Where the word "hadrons" shows up in the entries below, please copy the whole line.

━━━━━ LISTED ENTRIES ━━━━━

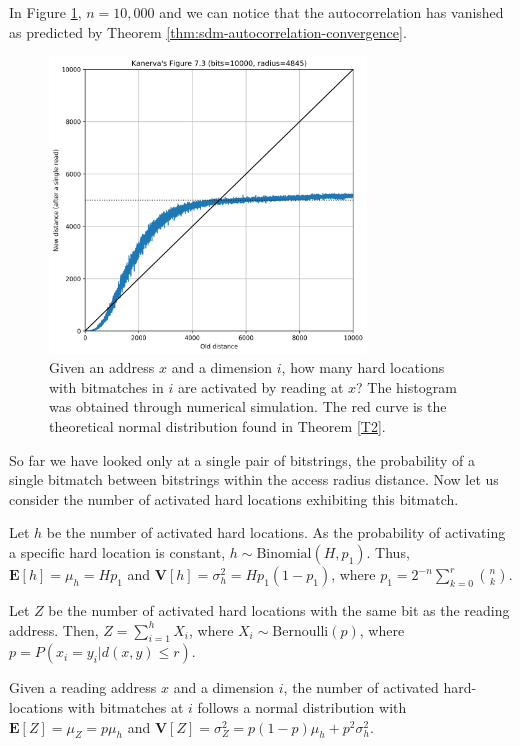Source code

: In Figure \ref{fig:sdm-10kbits-figure-7-3}, $n=10,000$ and we can notice that the autocorrelation has vanished as predicted by Theorem \ref{thm:sdm-autocorrelation-convergence}.

\begin{figure}[!htb]
  \centering
  \includegraphics[width=0.75\textwidth]{./images02/sdm-10000bits-10000w-table-7-2.png}

  \caption{Given an address $x$ and a dimension $i$, how many hard locations with bitmatches in $i$ are activated by reading at $x$?  The histogram was obtained through numerical simulation. The red curve is the theoretical normal distribution found in Theorem \ref{T2}.}
  \label{fig:sdm-10kbits-figure-7-3}
\end{figure}

So far we have looked only at a single pair of bitstrings, the probability of a single bitmatch between bitstrings within the access radius distance.  Now let us consider the number of activated hard locations exhibiting this bitmatch.

Let $h$ be the number of activated hard locations. As the probability of activating a specific hard location is constant, $h \sim \text{Binomial}(H, p_1)$. Thus, $\mathbf{E}[h] = \mu_h = Hp_1$ and $\mathbf{V}[h] = \sigma^2_h = Hp_1(1-p_1)$, where $p_1 = 2^{-n} \sum_{k=0}^{r} \binom{n}{k}$.

Let $Z$ be the number of activated hard locations with the same bit as the reading address. Then, $Z = \sum_{i=1}^{h} X_i$, where $X_i \sim \text{Bernoulli}(p)$, where $p = P(x_i = y_i | d(x, y) \le r)$.

\begin{theorem}
Given a reading address $x$ and a dimension $i$, the number of activated hard-locations with bitmatches at $i$ follows a normal distribution with $\mathbf{E}[Z] = \mu_Z = p \mu_h$ and $\mathbf{V}[Z] = \sigma_Z^2 = p(1-p) \mu_h + p^2 \sigma^2_h$.
\label{T2}
\end{theorem}

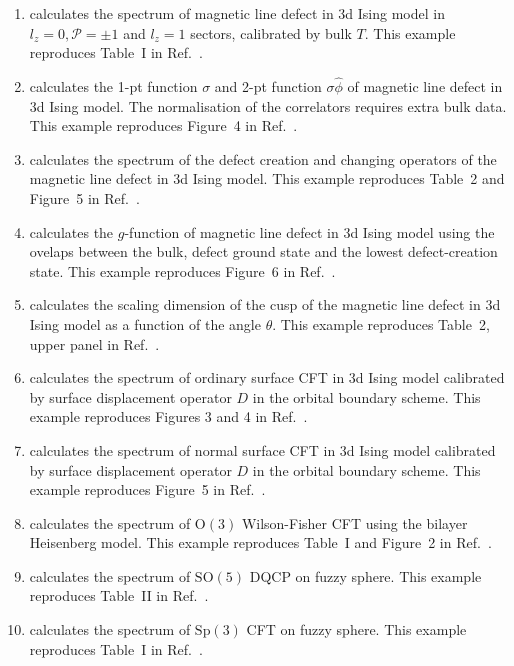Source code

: \documentclass{timesjhep}
\begin{document}
\begin{enumerate}
    \item {} calculates the spectrum of magnetic line defect in 3d Ising model in $l_z=0,\mathcal{P}=\pm 1$ and $l_z = 1$ sectors, calibrated by bulk $T$. This example reproduces Table~I in Ref.~\cite{Hu2023Aug}.
    \item {} calculates the 1-pt function $\sigma$ and 2-pt function $\sigma\hat{\phi}$ of magnetic line defect in 3d Ising model. The normalisation of the correlators requires extra bulk data. This example reproduces Figure~4 in Ref.~\cite{Hu2023Aug}.
    \item {} calculates the spectrum of the defect creation and changing operators of the magnetic line defect in 3d Ising model. This example reproduces Table~2 and Figure~5 in Ref.~\cite{Zhou2024Jan}.
    \item {} calculates the $g$-function of magnetic line defect in 3d Ising model using the ovelaps between the bulk, defect ground state and the lowest defect-creation state. This example reproduces Figure~6 in Ref.~\cite{Zhou2024Jan}.
    \item {} calculates the scaling dimension of the cusp of the magnetic line defect in 3d Ising model as a function of the angle $\theta$. This example reproduces Table~2, upper panel in Ref.~\cite{Cuomo2024}.
    \item {} calculates the spectrum of ordinary surface CFT in 3d Ising model calibrated by surface displacement operator $D$ in the orbital boundary scheme. This example reproduces Figures 3 and 4 in Ref.~\cite{Zhou2024Jul}.
    \item {} calculates the spectrum of normal surface CFT in 3d Ising model calibrated by surface displacement operator $D$ in the orbital boundary scheme. This example reproduces Figure~5 in Ref.~\cite{Zhou2024Jul}.
    \item {} calculates the spectrum of $\mathrm{O}(3)$ Wilson-Fisher CFT using the bilayer Heisenberg model. This example reproduces Table~I and Figure~2 in Ref.~\cite{Han2023Dec}.
    \item {} calculates the spectrum of $\mathrm{SO}(5)$ DQCP on fuzzy sphere. This example reproduces Table~II in Ref.~\cite{Zhou2023}.
    \item {} calculates the spectrum of $\mathrm{Sp}(3)$ CFT on fuzzy sphere. This example reproduces Table~I in Ref.~\cite{Zhou2024Oct}.

\end{enumerate}
\end{document}
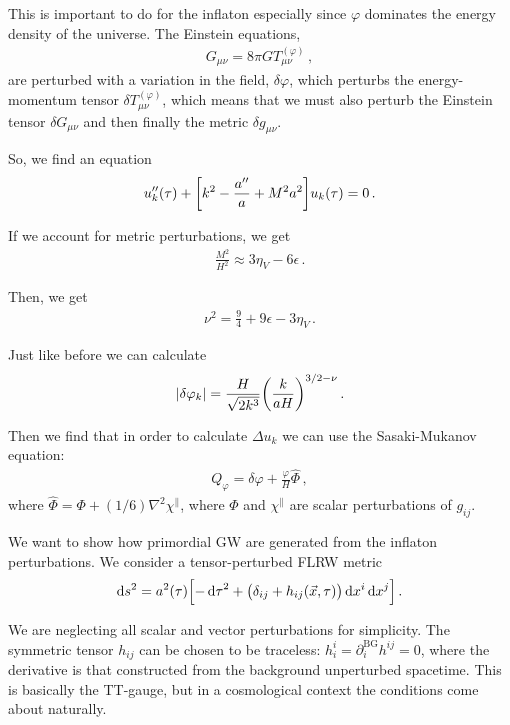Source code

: \documentclass[main.tex]{subfiles}
\begin{document}
This is important to do for the inflaton especially since \(\varphi \) dominates the energy density of the universe. 
The Einstein equations, 
%
\begin{align}
G_{\mu \nu } = 8 \pi G T_{\mu \nu }^{(\varphi )}
\,,
\end{align}
%
are perturbed with a variation in the field, \(\delta \varphi \), which perturbs the energy-momentum tensor \(\delta T_{\mu \nu }^{(\varphi )}\), which means that we must also perturb the Einstein tensor \(\delta G_{\mu \nu} \) and then finally the metric \(\delta g_{\mu \nu }\). 

So, we find an equation 
%
\begin{align}
u''_k (\tau ) + \qty[ k^2 - \frac{a''}{a} + M^2a^2] u_k (\tau ) = 0
\,.
\end{align}

If we account for metric perturbations, we get 
%
\begin{align}
\frac{M^2}{H^2} \approx 3 \eta _V - 6 \epsilon 
\,.
\end{align}

Then, we get 
%
\begin{align}
\nu^2 = \frac{9}{4} + 9 \epsilon - 3 \eta _V 
\,.
\end{align}

Just like before we can calculate 
%
\begin{align}
\abs{ \delta \varphi _k} = \frac{H}{\sqrt{2 k^3}} \qty( \frac{k}{aH})^{3/2 - \nu }
\,.
\end{align}

Then we find that in order to calculate \(\Delta u_k\) we can use the Sasaki-Mukanov equation:
%
\begin{align}
Q_\varphi = \delta \varphi + \frac{\varphi }{H} \hat{\Phi}
\,,
\end{align}
%
where \(\hat{\Phi} = \Phi + (1/6) \nabla^2 \chi^{\parallel}\), where \(\Phi \) and \(\chi^{\parallel}\) are scalar perturbations of \(g_{ij}\).

We want to show how primordial GW are generated from the inflaton perturbations.
We consider a tensor-perturbed FLRW metric 
%
\begin{align}
\dd{s^2} = a^2 (\tau )
\qty[- \dd{\tau}^2 + \qty(\delta_{ij} + h_{ij} (\vec{x}, \tau )) \dd{x^{i}} \dd{x^{j}}]
\,.
\end{align}

We are neglecting all scalar and vector perturbations for simplicity. 
The symmetric tensor \(h_{ij}\) can be chosen to be traceless: \(h^{i}_{i} = \partial_{i}^{\text{BG}} h^{ij} = 0 \), where the derivative is that constructed from the background unperturbed spacetime. 
This is basically the TT-gauge, but in a cosmological context the conditions come about naturally. 
\end{document}
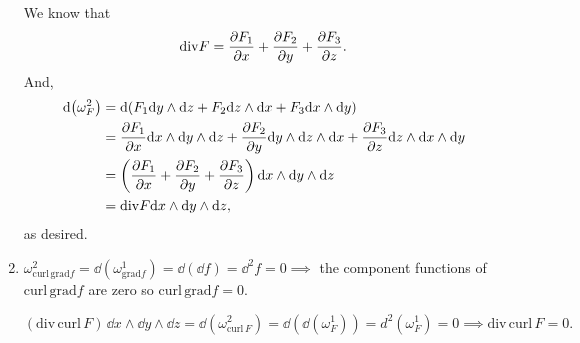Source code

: \documentclass{exam}
\numberwithin{equation}{section}
\begin{document}
\begin{enumerate}[label=\alph*)]
        We know that \[\mathrm{div} F=\partialderivative{F_1}{x}+\partialderivative{F_2}{y}+\partialderivative{F_3}{z}.\]
        And,
        \begin{align*}
            \dd(\omega_F^2)&=\dd(F_1\dd y\wedge\dd z+F_2\dd z\wedge\dd x+F_3\dd x\wedge\dd y)\\
            &=\partialderivative{F_1}{x}\dd x\wedge\dd y\wedge\dd z+\partialderivative{F_2}{y}\dd y\wedge\dd z\wedge\dd x+\partialderivative{F_3}{z}\dd z\wedge\dd x\wedge\dd y\\
            &=\left(\partialderivative{F_1}{x}+\partialderivative{F_2}{y}+\partialderivative{F_3}{z}\right)\dd x\wedge\dd y\wedge \dd z\\
            &=\mathrm{div}F\dd x\wedge\dd y\wedge\dd z,
        \end{align*}
        as desired.

        \item \(\omega_{\mathrm{curl\,grad}f}^2=\dd(\omega_{\mathrm{grad}f}^1)=\dd(\dd f)=\dd^2f=0\implies\) the component functions of \(\mathrm{curl\,grad}f\) are zero so \(\mathrm{curl\,grad}f=0.\)
        
        \((\mathrm{div\,curl}\,F)\,\dd x\wedge\dd y\wedge\dd z=\dd(\omega_{\mathrm{curl}\,F}^2)=\dd(\dd(\omega_F^1))=d^2(\omega_F^1)=0\implies\mathrm{div\,curl}\,F=0.\)

    \end{enumerate}
\end{document}

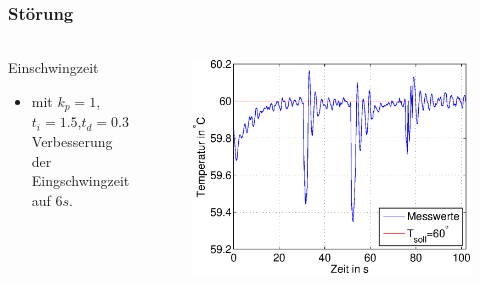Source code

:\begin{frame}
    \frametitle{Störung}
    \framesubtitle{}
    \begin{columns}[c]
            \begin{block}{Einschwingzeit}
                 \begin{itemize}
                     \item mit $k_p=1$,$t_i =1.5$,$t_d = 0.3$ Verbesserung der
                     Eingschwingzeit auf $6s$.
                 \end{itemize}
            \end{block}
        \begin{figure}[H]
        \begin{center}
                \includegraphics[scale=0.4]{./img/plots/2g_blow.eps}
        \end{center}
        \end{figure}
    \end{columns}   
\end{frame}
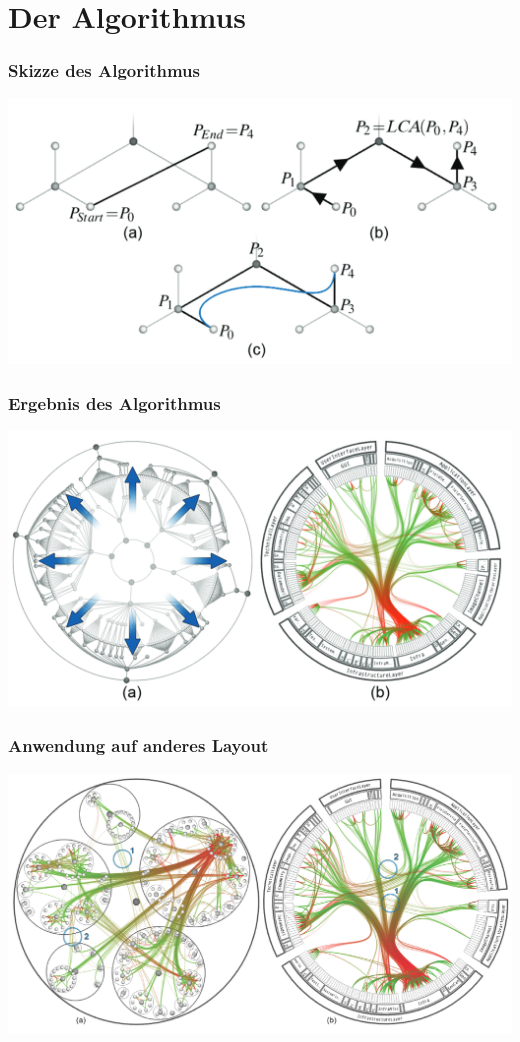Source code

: \documentclass[11pt]{beamer}
\begin{document}
\section{Der Algorithmus}
\begin{frame}
\frametitle{Skizze des Algorithmus}
\includegraphics[scale=0.35]{./Algorithm_Scheme.png}
\end{frame}

\begin{frame}
\frametitle{Ergebnis des Algorithmus}
\includegraphics[scale=0.35]{./Algorithm_Result.png}
\end{frame}

\begin{frame}
\frametitle{Anwendung auf anderes Layout}
\includegraphics[scale=0.35]{./Algorithm_Result_OtherLayout.png}
\end{frame}
\end{document}
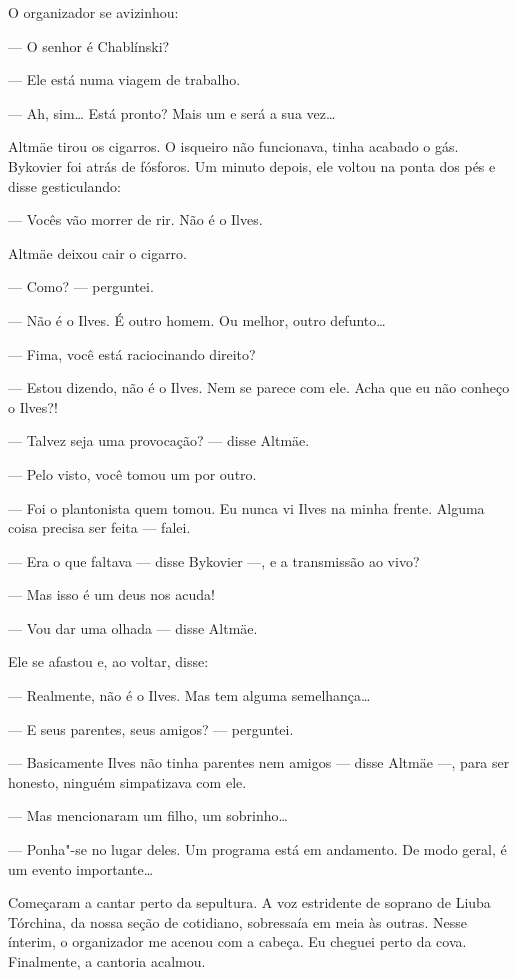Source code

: O organizador se avizinhou:

--- O senhor é Chablínski?

--- Ele está numa viagem de trabalho.

--- Ah, sim\ldots{} Está pronto? Mais um e será a sua vez\ldots{}

Altmäe tirou os cigarros. O isqueiro não funcionava, tinha acabado o
gás. Bykovier foi atrás de fósforos. Um minuto depois, ele voltou na
ponta dos pés e disse gesticulando:

--- Vocês vão morrer de rir. Não é o Ilves.

Altmäe deixou cair o cigarro.

--- Como? --- perguntei.

--- Não é o Ilves. É outro homem. Ou melhor, outro defunto\ldots{}

--- Fima, você está raciocinando direito?

--- Estou dizendo, não é o Ilves. Nem se parece com ele. Acha que eu não
conheço o Ilves?!

--- Talvez seja uma provocação? --- disse Altmäe.

--- Pelo visto, você tomou um por outro.

--- Foi o plantonista quem tomou. Eu nunca vi Ilves na minha frente.
Alguma coisa precisa ser feita --- falei.

--- Era o que faltava --- disse Bykovier ---, e a transmissão ao vivo?

--- Mas isso é um deus nos acuda!

--- Vou dar uma olhada --- disse Altmäe.

Ele se afastou e, ao voltar, disse:

--- Realmente, não é o Ilves. Mas tem alguma semelhança\ldots{}

--- E seus parentes, seus amigos? --- perguntei.

--- Basicamente Ilves não tinha parentes nem amigos --- disse Altmäe
---, para ser honesto, ninguém simpatizava com ele.

--- Mas mencionaram um filho, um sobrinho\ldots{}

--- Ponha"-se no lugar deles. Um programa está em andamento. De modo
geral, é um evento importante\ldots{}

\bigskip

Começaram a cantar perto da sepultura. A voz estridente de soprano de
Liuba Tórchina, da nossa seção de cotidiano, sobressaía em meia às
outras. Nesse ínterim, o organizador me acenou com a cabeça. Eu cheguei
perto da cova. Finalmente, a cantoria acalmou.

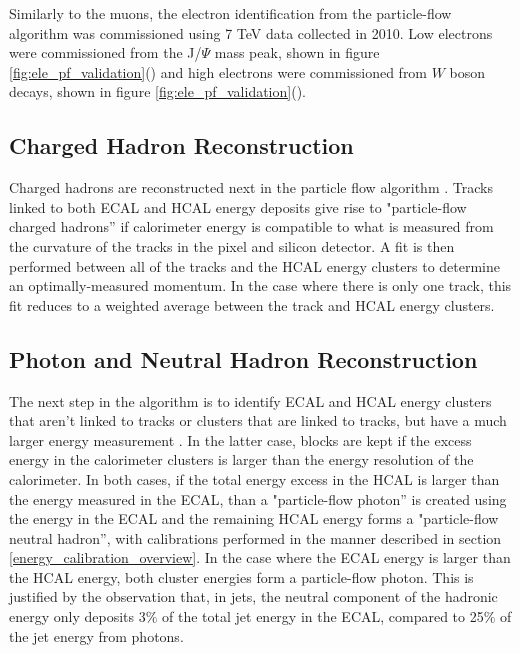 \par Similarly to the muons, the electron identification from the
particle-flow algorithm was commissioned using 7 TeV data collected in
2010.  Low \PT electrons were commissioned from the J/$\Psi$ mass
peak, shown in figure
\ref{fig:ele_pf_validation}() and high \PT
electrons were commissioned from $W$ boson decays, shown in figure
\ref{fig:ele_pf_validation}(). 

\subsection{Charged Hadron Reconstruction}
\label{charged_hadron_reco_overview}

\par Charged hadrons are reconstructed next in the particle flow
algorithm \cite{CMS-PAS-PFT-09-001}.  Tracks linked to both ECAL and
HCAL energy deposits give rise to "particle-flow charged hadrons'' if
calorimeter energy is compatible to what is measured from the curvature of the
tracks in the pixel and silicon detector.  A fit is then performed
between all of the tracks and the HCAL energy clusters to determine an
optimally-measured momentum.  In the case where there is only one
track, this fit reduces to a weighted average between the track and
HCAL energy clusters.  

\subsection{Photon and Neutral Hadron Reconstruction}
\label{neutral_hadron_reco_overview}

\par The next step in the algorithm is to identify ECAL and HCAL
energy clusters that aren't linked to tracks or clusters that are
linked to tracks, but have a much larger energy measurement
.  In the latter case, blocks are kept if the
excess energy in the calorimeter clusters is larger than the energy
resolution of the calorimeter.  In both cases, if the total energy
excess in the HCAL is larger than the energy measured in the ECAL,
than a "particle-flow photon'' is created using the energy in the ECAL
and the remaining HCAL energy forms a "particle-flow neutral hadron'',
with calibrations performed in the manner described in
section \ref{energy_calibration_overview}.  In the case where the ECAL
energy  is larger than the HCAL energy, both cluster energies form a
particle-flow photon.  This is justified by the observation that, in jets,
the neutral component of the hadronic energy only deposits 3$\%$ of
the total jet energy in the ECAL, compared to 25$\%$ of the jet energy
from photons.   


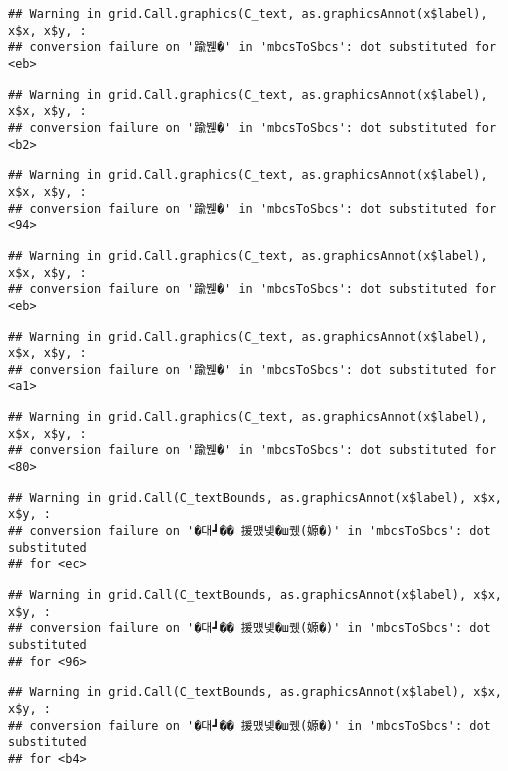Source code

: \documentclass[
]{article}
\begin{document}
\begin{verbatim}
## Warning in grid.Call.graphics(C_text, as.graphicsAnnot(x$label), x$x, x$y, :
## conversion failure on '踰붾�' in 'mbcsToSbcs': dot substituted for <eb>
\end{verbatim}

\begin{verbatim}
## Warning in grid.Call.graphics(C_text, as.graphicsAnnot(x$label), x$x, x$y, :
## conversion failure on '踰붾�' in 'mbcsToSbcs': dot substituted for <b2>
\end{verbatim}

\begin{verbatim}
## Warning in grid.Call.graphics(C_text, as.graphicsAnnot(x$label), x$x, x$y, :
## conversion failure on '踰붾�' in 'mbcsToSbcs': dot substituted for <94>
\end{verbatim}

\begin{verbatim}
## Warning in grid.Call.graphics(C_text, as.graphicsAnnot(x$label), x$x, x$y, :
## conversion failure on '踰붾�' in 'mbcsToSbcs': dot substituted for <eb>
\end{verbatim}

\begin{verbatim}
## Warning in grid.Call.graphics(C_text, as.graphicsAnnot(x$label), x$x, x$y, :
## conversion failure on '踰붾�' in 'mbcsToSbcs': dot substituted for <a1>
\end{verbatim}

\begin{verbatim}
## Warning in grid.Call.graphics(C_text, as.graphicsAnnot(x$label), x$x, x$y, :
## conversion failure on '踰붾�' in 'mbcsToSbcs': dot substituted for <80>
\end{verbatim}

\begin{verbatim}
## Warning in grid.Call(C_textBounds, as.graphicsAnnot(x$label), x$x, x$y, :
## conversion failure on '�대┛�� 援먰넻�ш퀬(嫄�)' in 'mbcsToSbcs': dot substituted
## for <ec>
\end{verbatim}

\begin{verbatim}
## Warning in grid.Call(C_textBounds, as.graphicsAnnot(x$label), x$x, x$y, :
## conversion failure on '�대┛�� 援먰넻�ш퀬(嫄�)' in 'mbcsToSbcs': dot substituted
## for <96>
\end{verbatim}

\begin{verbatim}
## Warning in grid.Call(C_textBounds, as.graphicsAnnot(x$label), x$x, x$y, :
## conversion failure on '�대┛�� 援먰넻�ш퀬(嫄�)' in 'mbcsToSbcs': dot substituted
## for <b4>
\end{verbatim}
\end{document}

━━━━━

WRITTEN ANSWER:
\par Charged hadrons are reconstructed next in the particle flow
HCAL energy deposits give rise to "particle-flow charged hadrons'' if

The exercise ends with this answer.